Mr. Davison began taking an interest in photography in 1885, and in rapid succession became a member of the Camera Club that November and was named honorary secretary the next year. Six of his photographs were exhibited in the Photographic Society of Great Britain Exhibition (also known as the Royal Photographic Society) in 1886. By November of that year he became an active member. The always outspoken Mr. Davison frequently engaged in debates about popular photography issues of the era.
In 1887, Mr. Davison boldly opposed the rules-oriented approach to photography by championing naturalism, which won him an ally in Philip Henry Emerson and an adversary in Henry Peach Robinson. However, his relations with Mr. Emerson became permanently strained when Mr. Emerson published a scathing review of Mr. Davison’s photographs in 1889 and publicly renounced photographic naturalism. In the ensuing fallout, Mr. Davison found an unlikely supporter in Mr. Robinson, who shared his passion for Impressionist photography.
Impressionism inspired Mr. Davison to experiment with ‘soft focus’ photography that produced his most famous photograph, The Onion Field (originally titled An Old Farmstead). One of the first photographs taken with a pinhole camera, Mr. Davison won a coveted prize during the Photographic Society of Great Britain exhibition of 1890.
Professional animosities led to the resignations of Mr. Davison and Mr. Robinson from the society, and they teamed to form The Linked Ring in 1892. This association became extremely influential and its first Photographic Salon exhibition in October 1893 featured photographs by Mr. Davison as well as other popular photographers of the day.
In 1889, George Eastman named Mr. Davison director of the Emerson Photographic Materials Company’s British division. By 1900, he was Kodak’s managing director, and despite the rather meager salary of £1,000, Mr. Davison shrewdly took advantage of available stock options and soon owned more shares of Eastman-Kodak than anyone except George Eastman.

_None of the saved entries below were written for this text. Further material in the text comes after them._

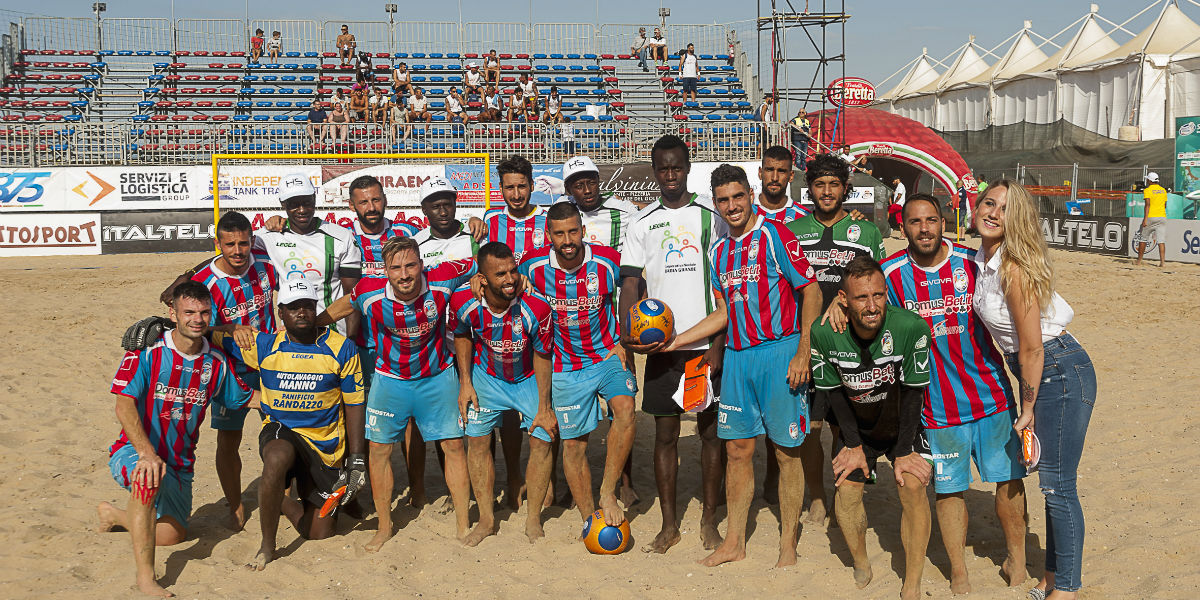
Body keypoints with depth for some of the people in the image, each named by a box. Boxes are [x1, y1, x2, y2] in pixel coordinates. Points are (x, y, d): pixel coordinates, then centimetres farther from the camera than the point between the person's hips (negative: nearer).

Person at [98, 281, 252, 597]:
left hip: (179, 463, 5)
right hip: (133, 452, -5)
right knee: (149, 477, -39)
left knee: (172, 535, 5)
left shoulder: (216, 363, -2)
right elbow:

Despite his increasing preoccupation with business, Mr. Davison continued taking innovative photographs and showcasing his work. His gum-bichromate prints were first shown to enthusiastic audiences in 1898. However, by 1911, cracks within The Linked Ring began to emerge. Mr. Davison left and formed the London Secession. His last exhibition was a print of Harlech Castle in May 1911.
In later years, Mr. Davison devoted much of his time and wealth to left-wing causes. He supported several anarchist organizations, which led to his forced resignation from Kodak in 1912 and the breakup of his marriage in 1913. Mr. Davison later married his former housekeeper Florence “Joan” Austin-Jones, and they had a daughter Doreen in 1921.
His declining health forced Mr. Davison to sell his beloved Wern Fawr estate and relocate to Antibes, France, which is where he died after a brief illness on December 26, 1930. Unfortunately, George Davison is more remembered for his anarchist views than he is for his important contributions to Impressionist photography. Collections of Mr. Davison’s photographs may be found at the Royal Photographic Society and the George Eastman House in Rochester, New York.
Ref: Encyclopedia of Nineteenth-Century Photography, Volume 1 (New York: Routledge/Taylor & Francis Group LLC, 2008), pp. 387-388.